Render the lines of the records below as a JSON list of strings, with one string per line and any blank lines omitted.
START Records supplied
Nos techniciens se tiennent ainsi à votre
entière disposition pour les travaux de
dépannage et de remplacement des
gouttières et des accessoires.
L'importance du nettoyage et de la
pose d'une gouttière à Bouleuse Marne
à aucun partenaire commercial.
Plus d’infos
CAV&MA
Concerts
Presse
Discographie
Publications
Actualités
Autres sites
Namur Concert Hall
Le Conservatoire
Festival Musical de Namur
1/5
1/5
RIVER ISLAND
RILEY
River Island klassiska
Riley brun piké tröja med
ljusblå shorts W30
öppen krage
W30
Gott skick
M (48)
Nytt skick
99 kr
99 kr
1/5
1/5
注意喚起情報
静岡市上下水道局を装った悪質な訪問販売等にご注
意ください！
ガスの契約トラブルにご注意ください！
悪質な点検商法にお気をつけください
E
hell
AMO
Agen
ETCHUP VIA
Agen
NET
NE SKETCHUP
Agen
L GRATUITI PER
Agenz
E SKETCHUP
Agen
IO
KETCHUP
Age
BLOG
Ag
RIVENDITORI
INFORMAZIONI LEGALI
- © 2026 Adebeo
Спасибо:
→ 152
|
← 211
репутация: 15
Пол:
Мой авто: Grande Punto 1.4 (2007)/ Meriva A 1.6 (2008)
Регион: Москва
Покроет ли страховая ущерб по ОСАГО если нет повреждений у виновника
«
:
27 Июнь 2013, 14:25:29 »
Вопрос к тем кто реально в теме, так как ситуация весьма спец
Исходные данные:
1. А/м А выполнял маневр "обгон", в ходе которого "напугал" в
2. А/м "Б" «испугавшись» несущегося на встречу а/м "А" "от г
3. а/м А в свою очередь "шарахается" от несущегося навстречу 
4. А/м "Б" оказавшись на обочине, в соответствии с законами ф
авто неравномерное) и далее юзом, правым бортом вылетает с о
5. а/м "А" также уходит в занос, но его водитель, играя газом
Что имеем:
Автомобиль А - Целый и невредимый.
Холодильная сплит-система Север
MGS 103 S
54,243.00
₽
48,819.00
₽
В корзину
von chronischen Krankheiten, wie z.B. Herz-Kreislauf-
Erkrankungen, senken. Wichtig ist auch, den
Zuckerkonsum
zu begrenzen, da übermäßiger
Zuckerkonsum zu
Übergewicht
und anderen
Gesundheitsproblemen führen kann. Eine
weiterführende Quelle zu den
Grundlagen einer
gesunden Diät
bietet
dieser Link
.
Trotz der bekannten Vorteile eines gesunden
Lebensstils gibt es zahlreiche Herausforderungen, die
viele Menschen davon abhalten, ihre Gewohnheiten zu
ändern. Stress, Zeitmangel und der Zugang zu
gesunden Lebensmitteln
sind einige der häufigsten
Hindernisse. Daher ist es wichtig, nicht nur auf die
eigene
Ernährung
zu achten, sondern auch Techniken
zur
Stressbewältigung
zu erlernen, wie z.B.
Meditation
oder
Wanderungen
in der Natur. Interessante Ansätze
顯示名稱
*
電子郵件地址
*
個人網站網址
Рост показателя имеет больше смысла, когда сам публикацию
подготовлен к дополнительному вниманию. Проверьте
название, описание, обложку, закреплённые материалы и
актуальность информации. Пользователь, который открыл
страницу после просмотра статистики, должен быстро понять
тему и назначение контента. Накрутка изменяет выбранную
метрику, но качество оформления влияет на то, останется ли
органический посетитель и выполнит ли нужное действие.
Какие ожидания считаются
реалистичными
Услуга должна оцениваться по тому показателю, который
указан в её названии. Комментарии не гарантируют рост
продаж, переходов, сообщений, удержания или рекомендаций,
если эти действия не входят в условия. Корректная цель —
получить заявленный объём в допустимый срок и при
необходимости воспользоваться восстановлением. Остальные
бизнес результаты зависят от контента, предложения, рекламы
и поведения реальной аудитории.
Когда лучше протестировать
END Records supplied
Answer space:
[
  "Nos techniciens se tiennent ainsi à votre",
  "entière disposition pour les travaux de",
  "dépannage et de remplacement des",
  "gouttières et des accessoires.",
  "L'importance du nettoyage et de la",
  "pose d'une gouttière à Bouleuse Marne",
  "à aucun partenaire commercial.",
  "Plus d’infos",
  "CAV&MA",
  "Concerts",
  "Presse",
  "Discographie",
  "Publications",
  "Actualités",
  "Autres sites",
  "Namur Concert Hall",
  "Le Conservatoire",
  "Festival Musical de Namur",
  "1/5",
  "1/5",
  "RIVER ISLAND",
  "RILEY",
  "River Island klassiska",
  "Riley brun piké tröja med",
  "ljusblå shorts W30",
  "öppen krage",
  "W30",
  "Gott skick",
  "M (48)",
  "Nytt skick",
  "99 kr",
  "99 kr",
  "1/5",
  "1/5",
  "注意喚起情報",
  "静岡市上下水道局を装った悪質な訪問販売等にご注",
  "意ください！",
  "ガスの契約トラブルにご注意ください！",
  "悪質な点検商法にお気をつけください",
  "E",
  "hell",
  "AMO",
  "Agen",
  "ETCHUP VIA",
  "Agen",
  "NET",
  "NE SKETCHUP",
  "Agen",
  "L GRATUITI PER",
  "Agenz",
  "E SKETCHUP",
  "Agen",
  "IO",
  "KETCHUP",
  "Age",
  "BLOG",
  "Ag",
  "RIVENDITORI",
  "INFORMAZIONI LEGALI",
  "- © 2026 Adebeo",
  "Спасибо:",
  "→ 152",
  "|",
  "← 211",
  "репутация: 15",
  "Пол:",
  "Мой авто: Grande Punto 1.4 (2007)/ Meriva A 1.6 (2008)",
  "Регион: Москва",
  "Покроет ли страховая ущерб по ОСАГО если нет повреждений у виновника",
  "«",
  ":",
  "27 Июнь 2013, 14:25:29 »",
  "Вопрос к тем кто реально в теме, так как ситуация весьма спец",
  "Исходные данные:",
  "1. А/м А выполнял маневр \"обгон\", в ходе которого \"напугал\" в",
  "2. А/м \"Б\" «испугавшись» несущегося на встречу а/м \"А\" \"от г",
  "3. а/м А в свою очередь \"шарахается\" от несущегося навстречу ",
  "4. А/м \"Б\" оказавшись на обочине, в соответствии с законами ф",
  "авто неравномерное) и далее юзом, правым бортом вылетает с о",
  "5. а/м \"А\" также уходит в занос, но его водитель, играя газом",
  "Что имеем:",
  "Автомобиль А - Целый и невредимый.",
  "Холодильная сплит-система Север",
  "MGS 103 S",
  "54,243.00",
  "₽",
  "48,819.00",
  "₽",
  "В корзину",
  "von chronischen Krankheiten, wie z.B. Herz-Kreislauf-",
  "Erkrankungen, senken. Wichtig ist auch, den",
  "Zuckerkonsum",
  "zu begrenzen, da übermäßiger",
  "Zuckerkonsum zu",
  "Übergewicht",
  "und anderen",
  "Gesundheitsproblemen führen kann. Eine",
  "weiterführende Quelle zu den",
  "Grundlagen einer",
  "gesunden Diät",
  "bietet",
  "dieser Link",
  ".",
  "Trotz der bekannten Vorteile eines gesunden",
  "Lebensstils gibt es zahlreiche Herausforderungen, die",
  "viele Menschen davon abhalten, ihre Gewohnheiten zu",
  "ändern. Stress, Zeitmangel und der Zugang zu",
  "gesunden Lebensmitteln",
  "sind einige der häufigsten",
  "Hindernisse. Daher ist es wichtig, nicht nur auf die",
  "eigene",
  "Ernährung",
  "zu achten, sondern auch Techniken",
  "zur",
  "Stressbewältigung",
  "zu erlernen, wie z.B.",
  "Meditation",
  "oder",
  "Wanderungen",
  "in der Natur. Interessante Ansätze",
  "顯示名稱",
  "*",
  "電子郵件地址",
  "*",
  "個人網站網址",
  "Рост показателя имеет больше смысла, когда сам публикацию",
  "подготовлен к дополнительному вниманию. Проверьте",
  "название, описание, обложку, закреплённые материалы и",
  "актуальность информации. Пользователь, который открыл",
  "страницу после просмотра статистики, должен быстро понять",
  "тему и назначение контента. Накрутка изменяет выбранную",
  "метрику, но качество оформления влияет на то, останется ли",
  "органический посетитель и выполнит ли нужное действие.",
  "Какие ожидания считаются",
  "реалистичными",
  "Услуга должна оцениваться по тому показателю, который",
  "указан в её названии. Комментарии не гарантируют рост",
  "продаж, переходов, сообщений, удержания или рекомендаций,",
  "если эти действия не входят в условия. Корректная цель —",
  "получить заявленный объём в допустимый срок и при",
  "необходимости воспользоваться восстановлением. Остальные",
  "бизнес результаты зависят от контента, предложения, рекламы",
  "и поведения реальной аудитории.",
  "Когда лучше протестировать"
]